California one of few states requiring timely reporting of medical errors

After errors causing the deaths of two patients, in 2007 California passed tough laws backed by substantial fines requiring hospitals to promptly report serious medical errors. California is one of only five states with laws requiring public reporting of errors including the health facilities responsible. -DB

San Francisco Chronicle
August 9, 2009
By Lance Williams

In the summer of 2005, a 12-year-old girl with pneumonia died at the Kaiser hospital in Santa Clara when nurses accidentally gave her a fatal dose of the powerful stimulant epinephrine.

A month later, at the Kaiser hospital in nearby San Jose, a 21-year-old cancer patient was killed when his doctor mistakenly injected his spine with the wrong chemotherapy drug.

The fatal mistakes moved state Sen. Elaine Alquist, D-San Jose, to write three related measures that have transformed California’s system for monitoring medical errors in hospitals – and toughened fines when egregious mistakes occur.

Under the terms of the new laws, hospitals must make prompt reports to the state health department whenever serious medical errors occur. Within 48 hours, the health department must investigate.

For the first time, the laws have imposed a sense of urgency about dealing with bad hospital mistakes. Before the laws went into effect in 2007, the state set no hard deadlines for reporting or investigating hospital errors. As a result, hospitals often delayed reporting egregious mistakes for months, and many errors were never investigated at all, experts say.

The new laws also dramatically increased fines for hospital errors that posed “an immediate jeopardy to the health or safety of a patient.” Before, fines were as little as $50 per incident. The new laws increased fines to $25,000 per incident starting in 2007, then raised them to $100,000 this year.

Alquist said the deaths in hospitals in her district sensitized her to the chronic problem of medical errors statewide.

“People are dying when they shouldn’t be dying,” she said. “The wrong limb is cut off. Patients are administered the wrong medications, or they’re given a huge overdose, or – and it’s really spooky – people stay awake during surgery” because anesthetic is improperly administered.

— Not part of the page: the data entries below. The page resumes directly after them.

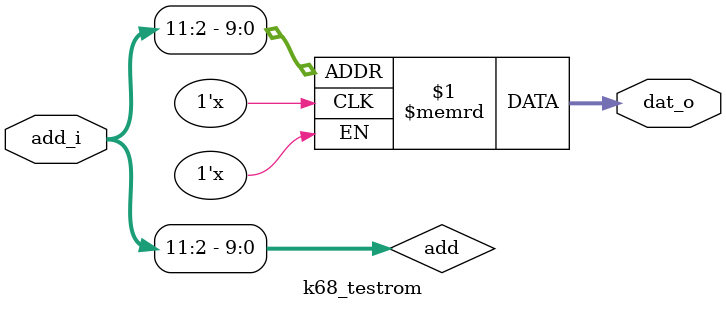
<source format=v>

`timescale 1ns / 10ps


module k68_testrom (/*AUTOARG*/
   // Outputs
   dat_o, 
   // Inputs
   add_i
   );
   
   input [31:0] add_i;
   output [31:0] dat_o;

   //reg [31:0] 	 dat_o;
   reg [31:0] 	 mem [0:10240];

   wire [9:0] 	 add;

   assign 	 add = add_i[11:2];
 	 
   
   initial begin
`include "test.rom.vh"
   end
      
   assign  dat_o = mem[add];

   //always @(dat_o) $write("[%0t] Read %x -> %x\n", $time, add, dat_o);
      
endmodule // k68_testrom


</source>
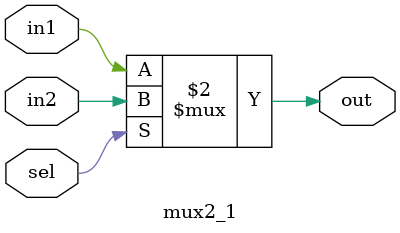
<source format=v>
`timescale 1ns / 1ps

/*
	@brief: 2 to one mux that takes 1-bit inputs and 1 bit select
*/
module mux2_1(out,in1,in2,sel);
	output out;
	input in1,in2;
	input sel;
	
	assign out = sel==0? in1:in2;

endmodule

</source>
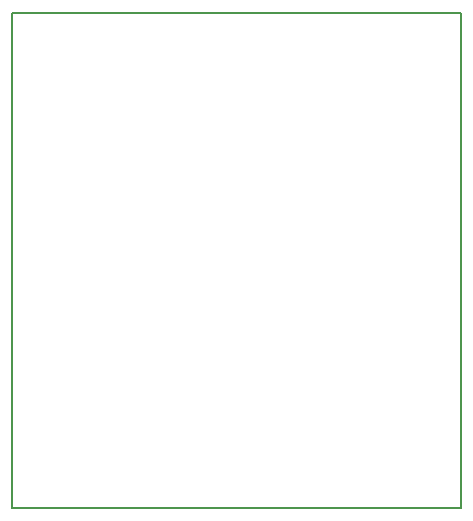
<source format=gbr>
G04 DipTrace 3.0.0.1*
G04 ESP-12E_BASE_V2.2-2OUTLINE.gbr*
%MOMM*%
G04 #@! TF.FileFunction,Profile*
G04 #@! TF.Part,Single*
%ADD11C,0.14*%
%FSLAX35Y35*%
G04*
G71*
G90*
G75*
G01*
G04 BoardOutline*
%LPD*%
X1000800Y1000800D2*
D11*
Y5190800D1*
X4800800D1*
Y1000800D1*
X1000800D1*
M02*

</source>
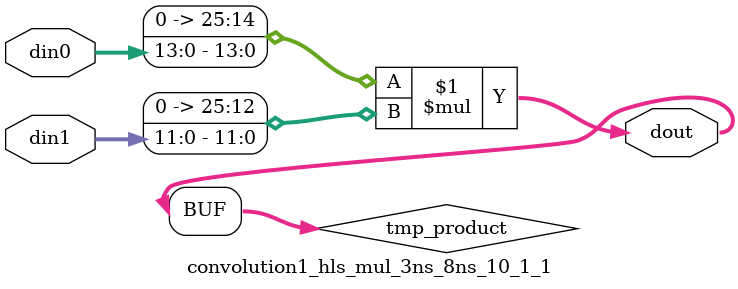
<source format=v>

`timescale 1 ns / 1 ps

  module convolution1_hls_mul_3ns_8ns_10_1_1(din0, din1, dout);
parameter ID = 1;
parameter NUM_STAGE = 0;
parameter din0_WIDTH = 14;
parameter din1_WIDTH = 12;
parameter dout_WIDTH = 26;

input [din0_WIDTH - 1 : 0] din0; 
input [din1_WIDTH - 1 : 0] din1; 
output [dout_WIDTH - 1 : 0] dout;

wire signed [dout_WIDTH - 1 : 0] tmp_product;










assign tmp_product = $signed({1'b0, din0}) * $signed({1'b0, din1});











assign dout = tmp_product;







endmodule

</source>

“This should not be happening in California,” she said.

7 fines in 2 years

In the two years since the measures went into effect, the state imposed 87 fines of $25,000 each on hospitals where serious medical errors had occurred, records show.

Most fines were levied because patients were given the wrong amount or type of medication. But hospitals also were fined for incidents in which patients remained awake during surgery, had difficulty breathing because of ventilator malfunctions, or went home after surgery with a towel or other foreign object sutured inside them by mistake.

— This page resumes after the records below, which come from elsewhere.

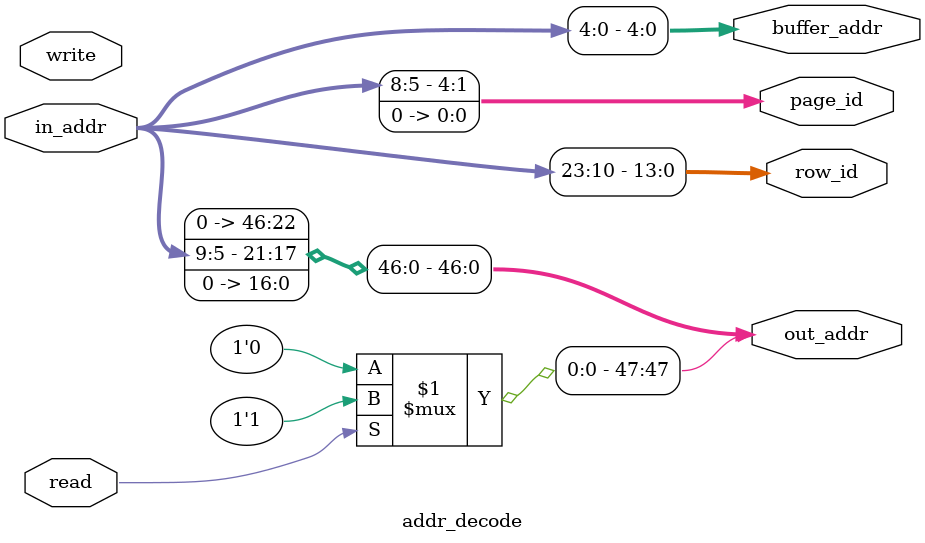
<source format=sv>
module addr_decode(
    input  wire [31:0]  in_addr,
    input  wire         read,
    input  wire         write,
    output wire [47:0]  out_addr,
    output wire [13:0]  row_id,
    output wire [4:0]   page_id,
    output wire [4:0]   buffer_addr
);


assign out_addr[47] = read ? 1'b1 : 1'b0;

assign out_addr[46:36] = 11'b0;
assign out_addr[15:3]  = 13'b0;


//row address
assign out_addr[35:22] = 14'h0;
//upper column address
assign out_addr[21:16] = (in_addr >> 5) << 1; // 2*in_addr/32 
//lower column address
assign out_addr[2:0]   = 0;

assign page_id = (in_addr >> 5) << 1;
assign row_id = in_addr[23:10]; //row id is 14 bits
assign buffer_addr = in_addr[4:0]; 

endmodule
</source>
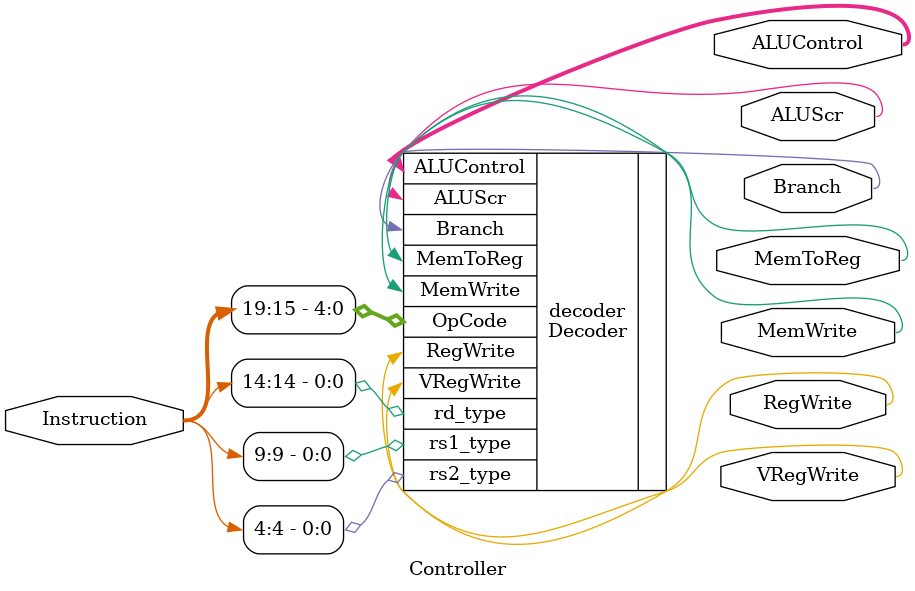
<source format=sv>

module Controller(Instruction, ALUControl, RegWrite, MemWrite, Branch, MemToReg, ALUScr,VRegWrite);
    parameter BITS = 20;
    input wire [BITS-1:0] Instruction;

    //output reg [0:63] Imm;
    output reg [0:1] ALUControl;
    output reg RegWrite, MemWrite, Branch, MemToReg,VRegWrite;
    output reg ALUScr;

    Decoder decoder(
        .OpCode(Instruction[19:15]),
        .rd_type(Instruction[14]),
        .rs1_type(Instruction[9]),
		  .rs2_type(Instruction[4]),
        .ALUControl(ALUControl),
        .RegWrite(RegWrite),
        .MemWrite(MemWrite),
        .Branch(Branch),
        .MemToReg(MemToReg),
        .ALUScr(ALUScr),
		  .VRegWrite(VRegWrite));


endmodule
</source>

In the Bay Area, fines were levied in the deaths of five patients.

Doctors Medical Center in San Pablo was fined for failing to provide proper treatment to a diabetic patient who died of hypoglycemia. It was fined again because a nurse improperly inserted an IV catheter into a patient’s vein; an air embolism caused a fatal heart attack.

Washington Hospital in Fremont was fined because an elderly heart patient died when nurses mistakenly gave her methadone that had been prescribed for somebody else. Kaiser hospital in San Jose was fined because a patient with diabetes and dangerously high blood sugar died untreated in the emergency room.

And the Kaiser hospital in Santa Clara was fined after a premature baby was given an overdose of two medications. The overdoses occurred because the substances had been improperly labeled during repackaging by the hospital’s pharmacy. The baby died.

In all, hospitals have reported more than 1,000 errors since the laws went into effect. The statute specifies 27 types of hospital errors that must be reported.

Experts call them “never events” because they are events with such serious consequences that experts say they should never happen. The list was compiled for Alquist by the National Quality Forum, a health care lobby.

High error rate in s.f.

According to state records, San Francisco’s hospitals have a high rate of medical errors – 253 “adverse events” over a two-year period ending in April, second only to those in Los Angeles County, which reported 392 events.

When the totals are adjusted for hospital population, San Francisco had the highest reported medical error rate in California – 1 event for every 282 patients discharged per year.

Some experts, however, suspect the data simply give a picture of how seriously hospitals take their reporting responsibilities.

Failure to report an error brings fines of $100 per day. Hospitals that fail to report can also face loss of their licenses.

But in fact, no fines have been levied for late reporting.

According to state records, of California’s 58 counties, 14 reported no hospital errors at all in the past two years. The most populous among them was Merced County in the Central Valley.